13 maggio sarà giornata decisiva per il futuro dell’AIA: la FIGC dovrà ratificare la decadenza di Zappi e valutare il possibile commissariamento dell’associazione arbitrale.
Il futuro dell’Associazione Italiana Arbitri si deciderà il prossimo 13 maggio, data che si preannuncia cruciale per gli equilibri del calcio italiano. Come riportato da TuttoMercatoWeb, nella stessa giornata si terranno a Roma sia l’assemblea della Lega Serie A sia le scadenze per il deposito delle candidature alla presidenza della FIGC.
Nelle ultime ore è stato inoltre convocato con urgenza un Consiglio Federale straordinario, inizialmente non previsto dal calendario ufficiale. Il prossimo appuntamento ordinario era infatti fissato per il 26 maggio e avrebbe dovuto concentrarsi principalmente sull’approvazione del budget federale. La situazione legata all’AIA ha però accelerato i tempi.
Il primo nodo riguarda la posizione di Antonio Zappi.
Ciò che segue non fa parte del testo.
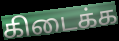
கிடைக்க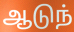
ஆடுந்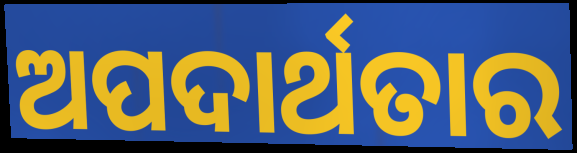
ଅପଦାର୍ଥତାର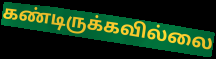
கண்டிருக்கவில்லைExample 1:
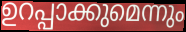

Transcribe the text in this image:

ഉറപ്പാക്കുമെന്നും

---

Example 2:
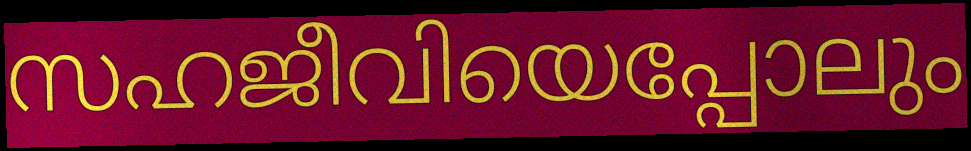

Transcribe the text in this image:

സഹജീവിയെപ്പോലും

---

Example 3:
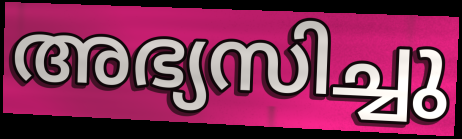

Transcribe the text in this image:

അഭ്യസിച്ചു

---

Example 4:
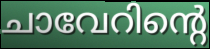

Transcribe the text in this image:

ചാവേറിന്റെ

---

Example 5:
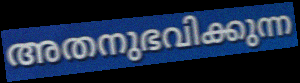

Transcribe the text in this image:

അതനുഭവിക്കുന്നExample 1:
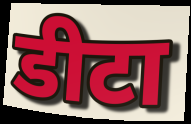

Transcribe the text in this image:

डीटा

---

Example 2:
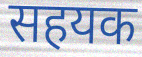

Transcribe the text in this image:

सहयक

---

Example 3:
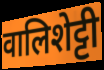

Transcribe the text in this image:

वालिशेट्टी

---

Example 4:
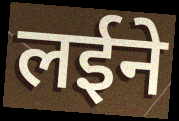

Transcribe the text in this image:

लईने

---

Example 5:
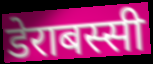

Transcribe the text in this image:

डेराबस्सीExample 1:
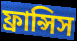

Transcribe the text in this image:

ফ্রান্সিস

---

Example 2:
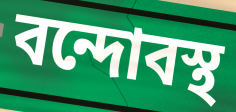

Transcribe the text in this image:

বন্দোবস্থ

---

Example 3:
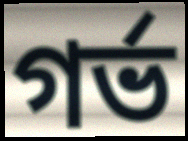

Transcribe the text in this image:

গর্ভ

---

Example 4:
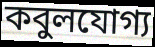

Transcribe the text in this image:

কবুলযোগ্য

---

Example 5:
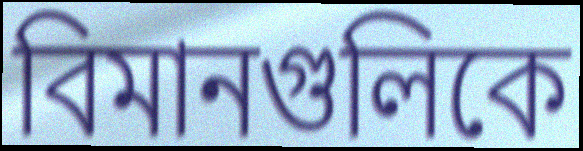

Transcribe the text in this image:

বিমানগুলিকে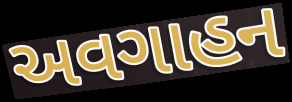
અવગાહન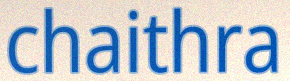
chaithra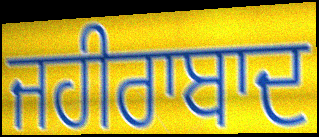
ਜਹੀਰਾਬਾਦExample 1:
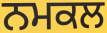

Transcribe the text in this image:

ਨਮਕਲ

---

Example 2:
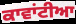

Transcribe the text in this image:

ਕਾਵਾਂਟੀਆ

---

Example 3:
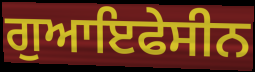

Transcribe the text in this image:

ਗੁਆਇਫੇਸੀਨ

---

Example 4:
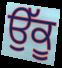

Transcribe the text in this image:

ਉੱਕੂ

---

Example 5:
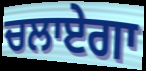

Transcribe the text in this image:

ਚਲਾਏਗਾ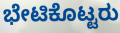
ಭೇಟಿಕೊಟ್ಟರುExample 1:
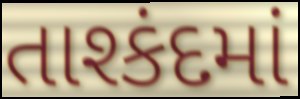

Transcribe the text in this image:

તાશ્કંદમાં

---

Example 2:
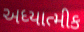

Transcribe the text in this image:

અધ્યાત્મીક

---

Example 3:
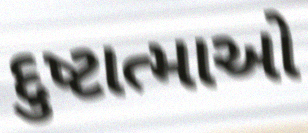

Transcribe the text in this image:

દુષ્ટાત્માઓ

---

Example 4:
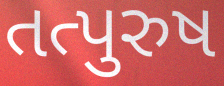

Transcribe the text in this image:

તત્પુરુષ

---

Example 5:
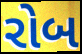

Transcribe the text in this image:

રોબ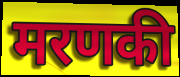
मरणकीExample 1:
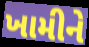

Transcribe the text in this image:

ખામીને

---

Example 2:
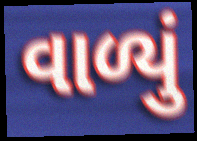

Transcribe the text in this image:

વાળ્યું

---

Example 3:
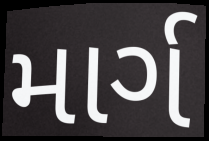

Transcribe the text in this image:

માર્ગ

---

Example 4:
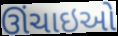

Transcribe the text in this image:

ઊંચાઇઓ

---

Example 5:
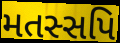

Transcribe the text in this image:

મતસ્સપિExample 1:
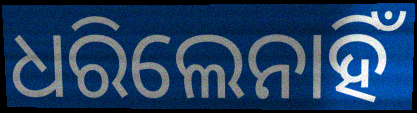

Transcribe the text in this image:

ଧରିଲେନାହିଁ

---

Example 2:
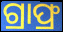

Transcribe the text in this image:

ଗ୍ରାଫ୍ର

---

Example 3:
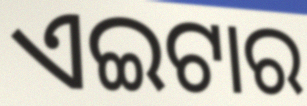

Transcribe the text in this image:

ଏଇଟାର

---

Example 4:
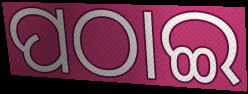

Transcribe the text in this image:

ପଠାଇ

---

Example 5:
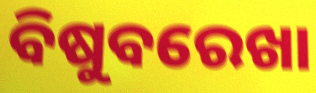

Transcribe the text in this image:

ବିଷୁବରେଖାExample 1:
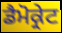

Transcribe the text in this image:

ਡੈਮੋਕ੍ਰੇਟ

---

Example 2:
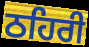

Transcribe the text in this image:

ਠਹਿਰੀ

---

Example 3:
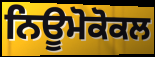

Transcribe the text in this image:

ਨਿਊਮੋਕੋਕਲ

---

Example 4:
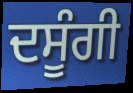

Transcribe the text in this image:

ਦਸੂੰਗੀ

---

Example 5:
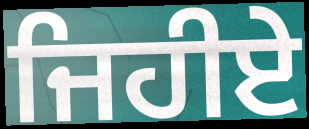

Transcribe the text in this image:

ਜਿਹੀਏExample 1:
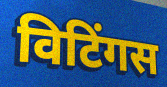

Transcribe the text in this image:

विटिंगस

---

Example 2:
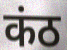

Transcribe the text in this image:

कंठ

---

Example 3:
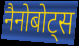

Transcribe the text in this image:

L’attuale presidente dell’associazione arbitrale è stato dichiarato decaduto dal Comitato Nazionale dell’AIA dopo che i tre gradi della giustizia sportiva hanno confermato la sanzione di 13 mesi di inibizione nei suoi confronti. Per rendere effettiva la decadenza serve tuttavia la ratifica ufficiale del Consiglio Federale, attesa proprio il 13 maggio.
Accanto alla questione Zappi prende sempre più corpo anche l’ipotesi commissariamento dell’AIA. Pur non figurando formalmente all’ordine del giorno, il tema sarà inevitabilmente affrontato dalla Federazione. La competenza spetta infatti al Consiglio Federale su proposta del presidente federale, e una decisione in tal senso potrebbe essere presa anche in via d’urgenza.
Il problema principale riguarda le tempistiche per l’elezione del nuovo presidente AIA. Il regolamento prevede infatti che le nuove elezioni si tengano entro 135 giorni dalla ratifica della decadenza. Tempi che rischiano però di sovrapporsi alle tradizionali nomine arbitrali estive di luglio, creando una situazione particolarmente delicata all’interno dell’associazione.
A complicare ulteriormente il quadro ci sono le difficoltà vissute dall’AIA nell’ultima stagione, tra l’inchiesta milanese sul sistema arbitrale e il tema dello sforamento del budget interno, aspetti che avrebbero già potuto favorire l’ipotesi di commissariamento.
Il presidente federale Gabriele Gravina ha mantenuto finora una linea prudente, sia per evitare ulteriori ripercussioni sulla FIGC sia per la difficoltà nel trovare una figura autorevole pronta a prendere in mano la situazione. Tra i nomi emersi nelle ultime settimane figura anche quello dell’ex arbitro Nicola Rizzoli, attualmente impegnato però con la CONCACAF.